Ashdod, on Israel’s southern coast plain, has become the battleground for the future of a new law that could force supermarkets to close on Shabbat.
Demonstrations have been held in the city over recent weeks after its council decided to levy fines on shops that open on Judaism’s day of rest.
The city has become Israel’s sixth largest in recent decades through an influx of new Charedi communities and secular families arriving from the former Soviet Union.
The two groups live in separate neighbourhoods, but Charedi politicians hold sway over the local council and have pressed Mayor Yehiel Lasri to close shopping centres open in the mainly secular areas.
The Knesset narrowly voted earlier this month to pass a Strictly Orthodox bill granting Interior Minister Arye Deri the power to order local authorities to close shops in their area between Friday and Saturday nights.
Mayors in large cities said it would be difficult to enforce, given they could not send Jewish inspectors out on Shabbat to check whether shopkeepers are keeping their businesses open.
Even some Charedi politicians admitted that despite supporting the law in principle, they did not believe it would actually be implemented.
But in Ashdod, city inspectors have been handing out fines to shops that trade on Shabbat.
Politicians who oppose the so-called “Groceries Law” have flocked to Ashdod in the hope of capitalising on the widespread public dislike.

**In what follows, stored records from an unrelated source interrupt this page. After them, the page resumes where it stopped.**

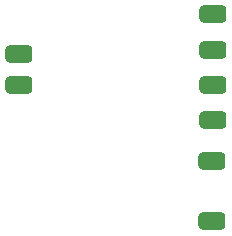
<source format=gbr>
%TF.GenerationSoftware,KiCad,Pcbnew,7.0.6-0*%
%TF.CreationDate,2023-07-26T14:31:40-04:00*%
%TF.ProjectId,Sleep_Apnea,536c6565-705f-4417-906e-65612e6b6963,rev?*%
%TF.SameCoordinates,Original*%
%TF.FileFunction,Paste,Top*%
%TF.FilePolarity,Positive*%
%FSLAX46Y46*%
G04 Gerber Fmt 4.6, Leading zero omitted, Abs format (unit mm)*
G04 Created by KiCad (PCBNEW 7.0.6-0) date 2023-07-26 14:31:40*
%MOMM*%
%LPD*%
G01*
G04 APERTURE LIST*
G04 Aperture macros list*
%AMRoundRect*
0 Rectangle with rounded corners*
0 $1 Rounding radius*
0 $2 $3 $4 $5 $6 $7 $8 $9 X,Y pos of 4 corners*
0 Add a 4 corners polygon primitive as box body*
4,1,4,$2,$3,$4,$5,$6,$7,$8,$9,$2,$3,0*
0 Add four circle primitives for the rounded corners*
1,1,$1+$1,$2,$3*
1,1,$1+$1,$4,$5*
1,1,$1+$1,$6,$7*
1,1,$1+$1,$8,$9*
0 Add four rect primitives between the rounded corners*
20,1,$1+$1,$2,$3,$4,$5,0*
20,1,$1+$1,$4,$5,$6,$7,0*
20,1,$1+$1,$6,$7,$8,$9,0*
20,1,$1+$1,$8,$9,$2,$3,0*%
G04 Aperture macros list end*
%ADD10RoundRect,0.381000X0.762000X0.381000X-0.762000X0.381000X-0.762000X-0.381000X0.762000X-0.381000X0*%
%ADD11RoundRect,0.381000X-0.762000X-0.381000X0.762000X-0.381000X0.762000X0.381000X-0.762000X0.381000X0*%
G04 APERTURE END LIST*
D10*
%TO.C,U4*%
X148460000Y-114540000D03*
X148460000Y-109460000D03*
%TD*%
D11*
%TO.C,U3*%
X132080000Y-100400000D03*
X132080000Y-103000000D03*
%TD*%
%TO.C,U2*%
X148500000Y-97000000D03*
X148500000Y-100000000D03*
X148500000Y-103000000D03*
X148500000Y-106000000D03*
%TD*%
M02*

</source>
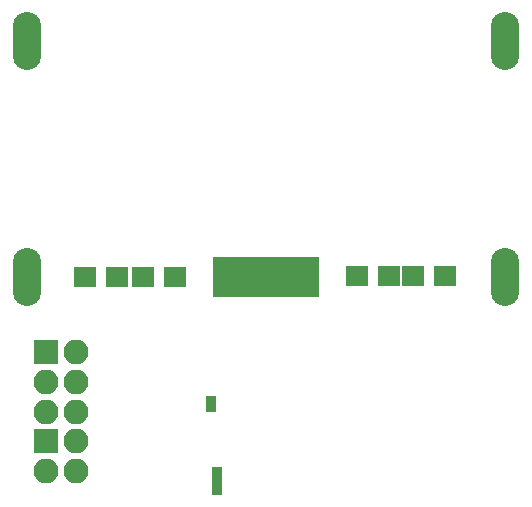
<source format=gbr>
G04 #@! TF.FileFunction,Soldermask,Top*
%FSLAX46Y46*%
G04 Gerber Fmt 4.6, Leading zero omitted, Abs format (unit mm)*
G04 Created by KiCad (PCBNEW 4.0.7) date Mon Aug 27 18:32:32 2018*
%MOMM*%
%LPD*%
G01*
G04 APERTURE LIST*
%ADD10C,0.100000*%
%ADD11R,2.100000X2.100000*%
%ADD12O,2.100000X2.100000*%
%ADD13R,1.900000X1.700000*%
%ADD14C,1.900000*%
%ADD15O,2.400000X4.900000*%
%ADD16R,1.000000X3.400000*%
%ADD17R,0.900000X2.400000*%
%ADD18R,0.900000X1.400000*%
G04 APERTURE END LIST*
D10*
D11*
X40460000Y-108920000D03*
D12*
X43000000Y-108920000D03*
X40460000Y-111460000D03*
X43000000Y-111460000D03*
X40460000Y-114000000D03*
X43000000Y-114000000D03*
D11*
X40460000Y-116460000D03*
D12*
X43000000Y-116460000D03*
X40460000Y-119000000D03*
X43000000Y-119000000D03*
D13*
X51410000Y-102530000D03*
X48710000Y-102530000D03*
X66800000Y-102480000D03*
X69500000Y-102480000D03*
D14*
X38850000Y-82050000D03*
X38850000Y-83300000D03*
X79350000Y-81800000D03*
X79350000Y-83050000D03*
X79350000Y-81300000D03*
X79350000Y-83800000D03*
X79350000Y-101300000D03*
X79350000Y-101800000D03*
X79350000Y-103800000D03*
X79350000Y-103300000D03*
X38850000Y-81300000D03*
X38850000Y-83800000D03*
X38850000Y-102050000D03*
D15*
X38850000Y-82550000D03*
X79350000Y-82550000D03*
X38850000Y-102550000D03*
X79350000Y-102550000D03*
D16*
X55100000Y-102550000D03*
X56100000Y-102550000D03*
X57100000Y-102550000D03*
X58100000Y-102550000D03*
X63100000Y-102550000D03*
X62100000Y-102550000D03*
X59100000Y-102550000D03*
X60100000Y-102550000D03*
X61100000Y-102550000D03*
D14*
X38850000Y-103800000D03*
X38850000Y-101300000D03*
X38850000Y-103300000D03*
D13*
X46500000Y-102530000D03*
X43800000Y-102530000D03*
X74250000Y-102460000D03*
X71550000Y-102460000D03*
D17*
X54930000Y-119820000D03*
D18*
X54430000Y-113320000D03*
M02*

</source>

Among them was Defence Minister Avigdor Lieberman, who took the highly irregular step of appearing in public on Shabbat while shopping and drinking coffee, surrounded by Russian-speaking constituents.
The move enraged his Charedi coalition colleagues, but they are aware that the controversy over the new law is a major boost for secular parties – not just Mr Lieberman’s Yisrael Beitenu, but Yair Lapid’s opposition Yesh Atid, which has been rising in the polls.